**Что сделать:**
A. Можете перепечатать из отрывка об общественном идеале и праве фрагмент, который открывается словами «Когда П.И. Новгородцев, рассуждая» и завершается словами «и бесконечном призвании.»?
B. Сможете продолжить отрывок об общественном идеале и праве, начав сразу после его последнего предложения?

**Предложенный отрывок:**

******************************

Общественный идеал и право

       

Проблема идеального общества и нравственных оснований общественной жизни давно привлекает внимание философов и теоретиков права. В свое время известный русский философ ХІХ века В.С. Соловьев, определяя понятие нравственной деятельности, утверждал, что она «по необходимости выходит за пределы единичной личной жизни и обусловливается (как объективная) существованием общества. Отсюда ясно, – заявлял он, – что полное осуществление этой объективной нравственной деятельности полагается в долженствующем быть или нормальном обществе, и, следовательно, задача объективной этики заключается в определении условий этого нормального общества как высшего практического идеала». Формальная этика, чистейшим представителем которой был И. Кант, тщетно пыталась «ограничить сущность нравственного начала одною его формой, то есть понятием чистого долга как общим правилом воли… В самом формальном принципе нравственности… приходится по необходимости различить его обязательную форму – форму долга, или категорического императива, утверждающую, что мы должны делать, и его содержание, показывающее, что мы должны делать». По словам В.С. Соловьева, «общество есть вместе и существующий факт и неосуществленная идея, или идеал». Отвлеченное воззрение видит в обществе «только фактически существующее, естественное явление и ставит исключительною задачей общественной науки изучать эмпирические законы этого явления, как оно есть в действительности, устраняя всякий вопрос о нормальном долженствующем быть, или идеальном, обществе» [1].

Когда П.И. Новгородцев, рассуждая об общественном идеале, приступает к выяснению его содержания, он рассуждает следующим образом. Если сущность абсолютного идеала заключается в требовании бесконечного совершенствования, то «в применении к общественной жизни это требование должно найти для себя такую цель, которая могла бы воспринять в себя силу бесконечного стремления и явиться образом абсолютного. Но такой целью может быть только живая человеческая личность, которая в своем бесконечном стремлении отражает причастность свою абсолютному закону добра. В области общественных явлений не может быть какой-либо другой высшей нормы, кроме той, которая должна руководить человеком в его личной жизни… Таким образом, и содержание общественного идеала должно быть установлено в связи с основной нравственной нормой, каковою является понятие личности в ее безусловном значении и бесконечном призвании.

Входя в общественный союз и вступая на путь общественного прогресса, – продолжал автор, – личность не утрачивает своего безусловного значения. Общество не может стать для нее высшей целью, которой она должна быть нравственно подвластна в качестве простого средства… Но общество имеет еще и другое определение: взаимодействие лиц закрепляется в известных нормах совместной жизни, как, например, в учреждениях и нравах, которые получают как бы самостоятельное бытие и независимую от отдельных лиц силу. Однако очевидно, что и в этом своем определении общество зависит от взаимодействия лиц, налагающих печать своей воли и своего сознания на формы общественной жизни. И столь же очевидно, что не в этих формах с их изменчивостью и условностью следует видеть непосредственное отражение абсолютного идеала, а в живых и сознательных лицах, которые в своем бесконечном стремлении к идеалу воздействуют и на изменение внешних форм.

******************************

**Входные данные:**
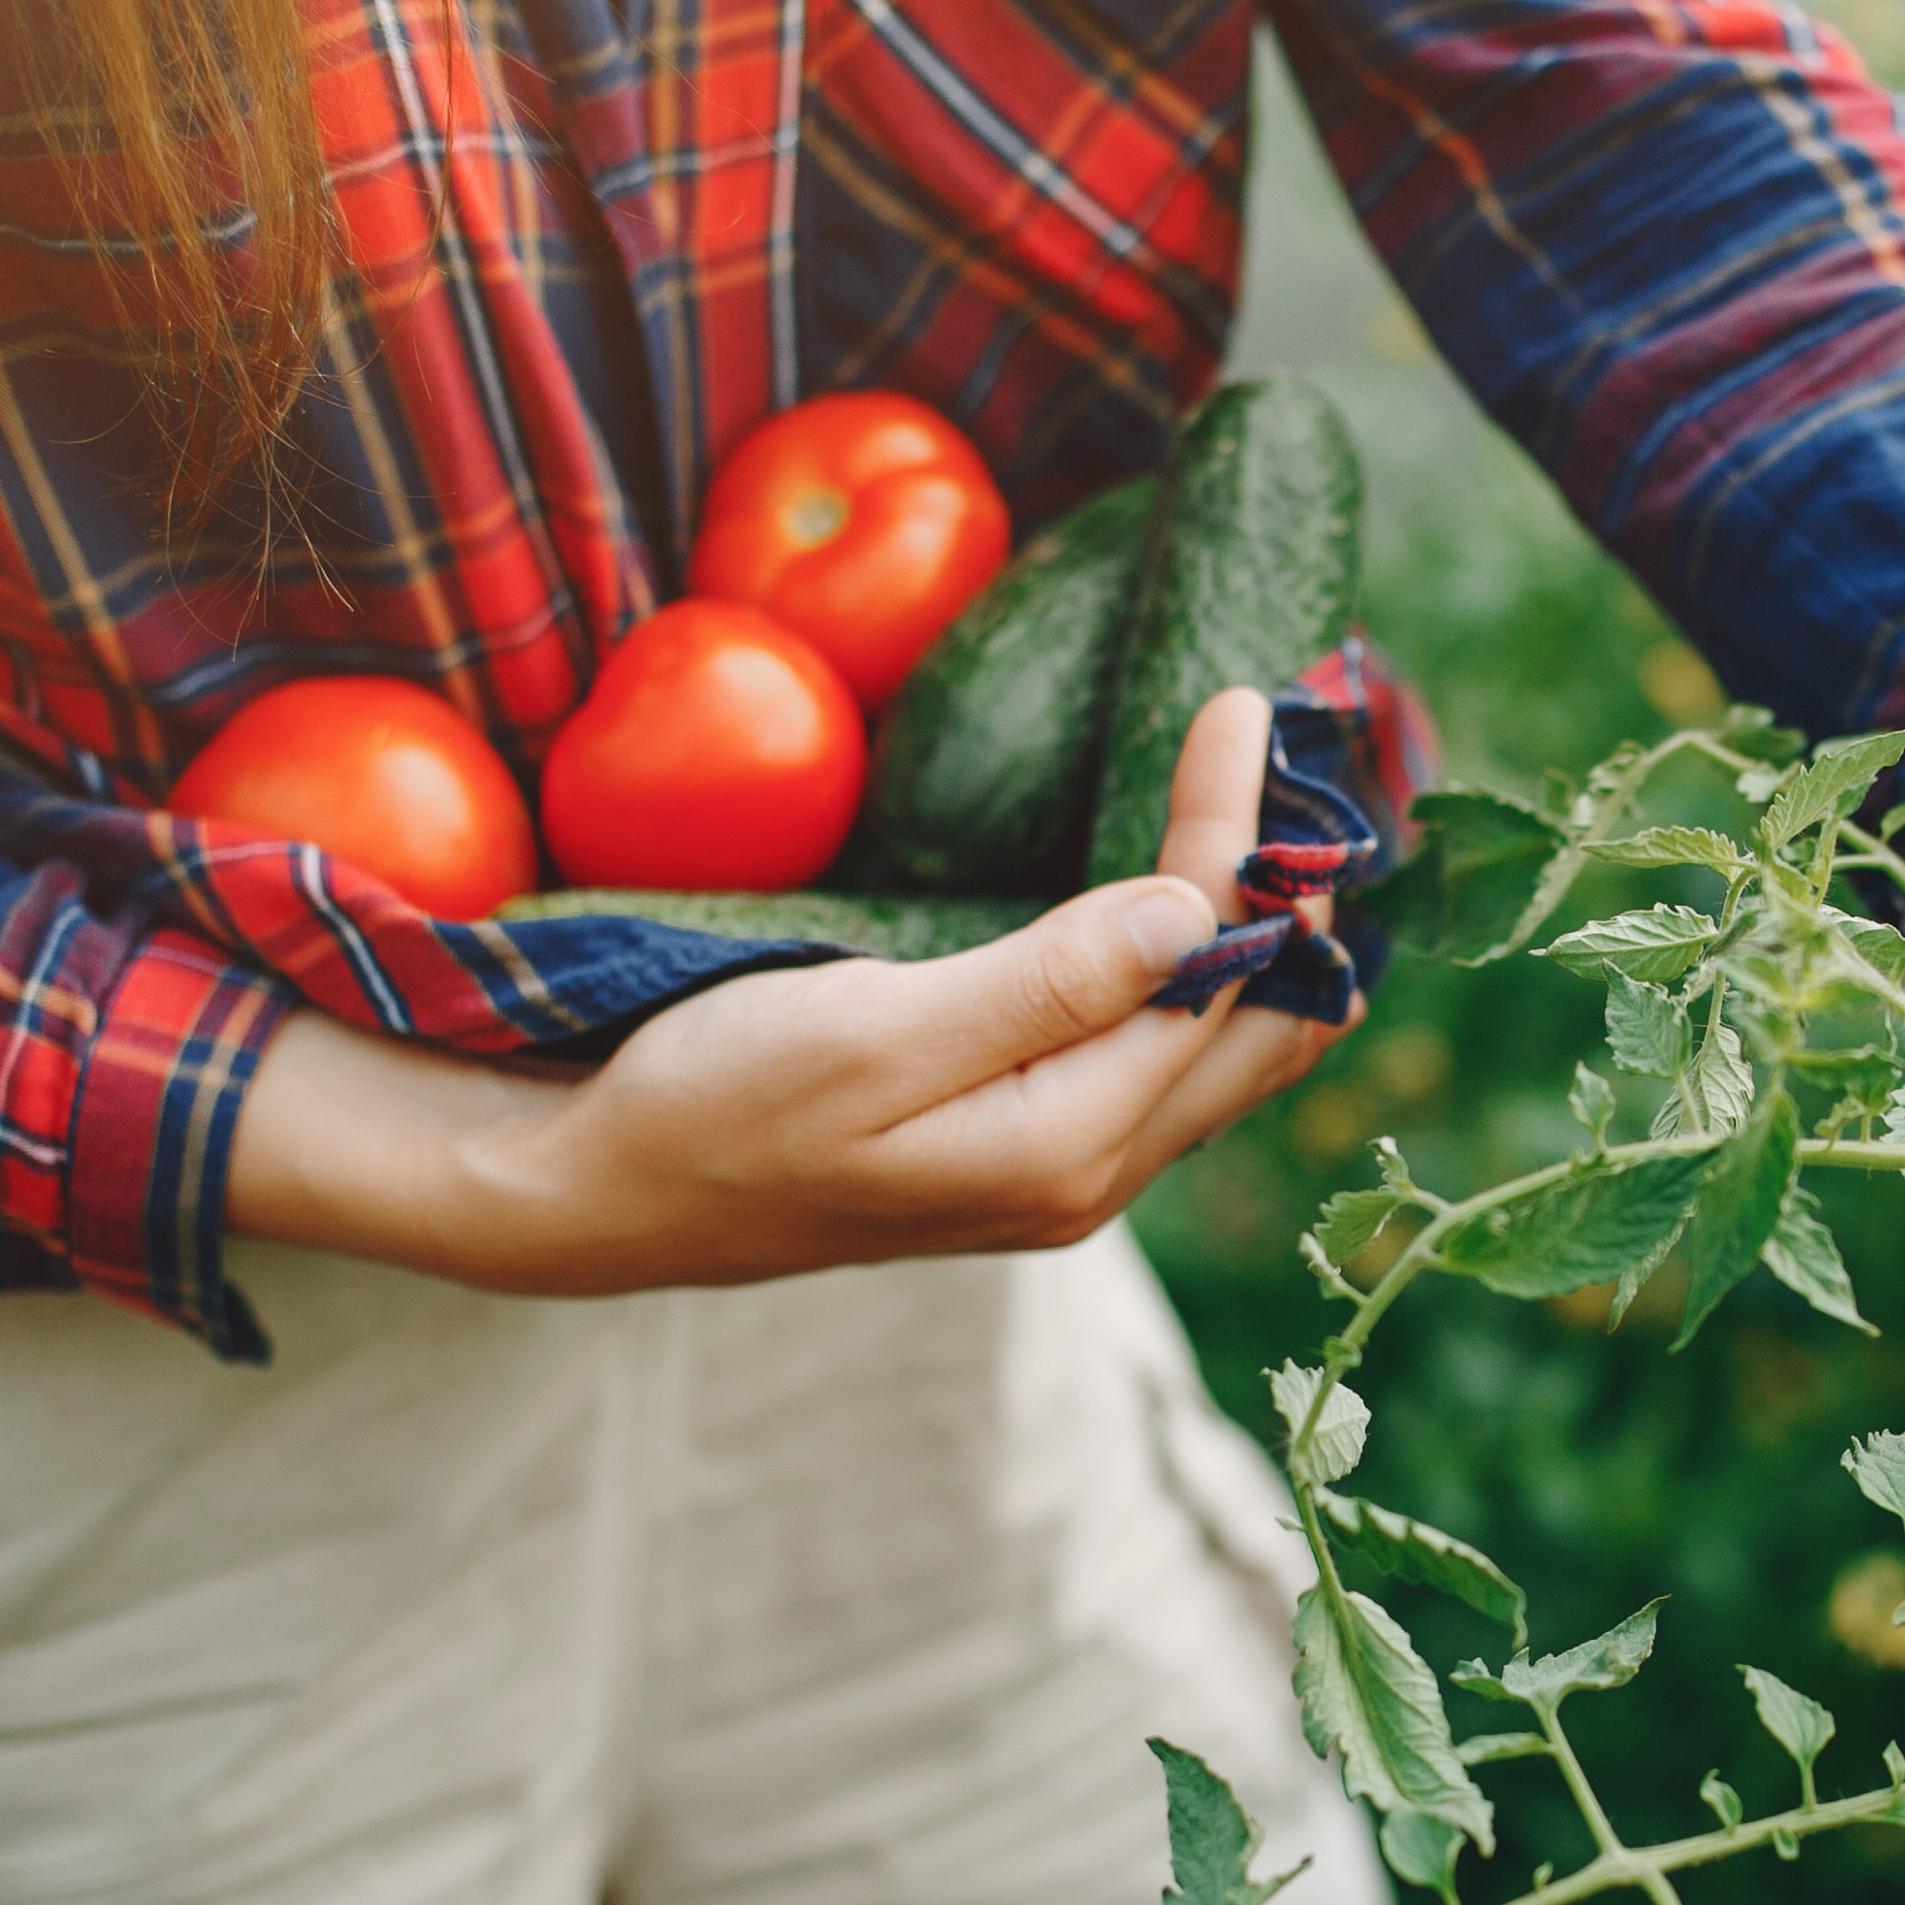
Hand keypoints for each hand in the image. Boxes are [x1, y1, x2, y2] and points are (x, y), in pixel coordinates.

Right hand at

******************************

**Ответы ниже:**
A.
Когда П.И. Новгородцев, рассуждая об общественном идеале, приступает к выяснению его содержания, он рассуждает следующим образом. Если сущность абсолютного идеала заключается в требовании бесконечного совершенствования, то «в применении к общественной жизни это требование должно найти для себя такую цель, которая могла бы воспринять в себя силу бесконечного стремления и явиться образом абсолютного. Но такой целью может быть только живая человеческая личность, которая в своем бесконечном стремлении отражает причастность свою абсолютному закону добра. В области общественных явлений не может быть какой-либо другой высшей нормы, кроме той, которая должна руководить человеком в его личной жизни… Таким образом, и содержание общественного идеала должно быть установлено в связи с основной нравственной нормой, каковою является понятие личности в ее безусловном значении и бесконечном призвании.

B.
Для тех, – замечает далее П.И.Новгородцев, – кто, в противоположность этому, придает первенствующее значение принципу общественному и из него выводит все задачи личности, нет иного выхода, как признать за обществом черты самостоятельной нравственной субстанции или же, по крайней мере, приписать общению первичный и безусловный характер, независимый от отдельных лиц и господствующий над ними с силой высшей нормы. К этому последнему выводу прибегают и современные позитивные теории, объявляющие принцип солидарности источником всех нравственных обязанностей и общественных норм. На почве позитивизма такой вывод является особенно незаконным, поскольку из факта солидарности извлекается представление об идеале и долге. Но и на всякой иной основе возводить общение до роли первичного и безусловного принципа неправильно: это значит подчинять ему личность в качестве орудия или средства и создавать фикцию общественного организма, имеющего самостоятельное нравственное бытие.

Вся трудность теоретической стороны вопроса о взаимоотношении личности и общества, – по мнению автора, – проистекает именно от того, что они берутся в качестве каких-то самодовлеющих и противостоящих друг другу субстанций. Понятно, что и синтез личного и общественного начал является в таком случае чисто механическим: их отношение мыслится по образу внешнего взаимоограничения сталкивающихся сил. Это механическое воззрение должно быть заменено органическим: личность и общество должны быть представлены растущими от одного корня. Таким корнем может быть только живой человеческий дух, который дает жизнь и соединениям людей в союзы» [2].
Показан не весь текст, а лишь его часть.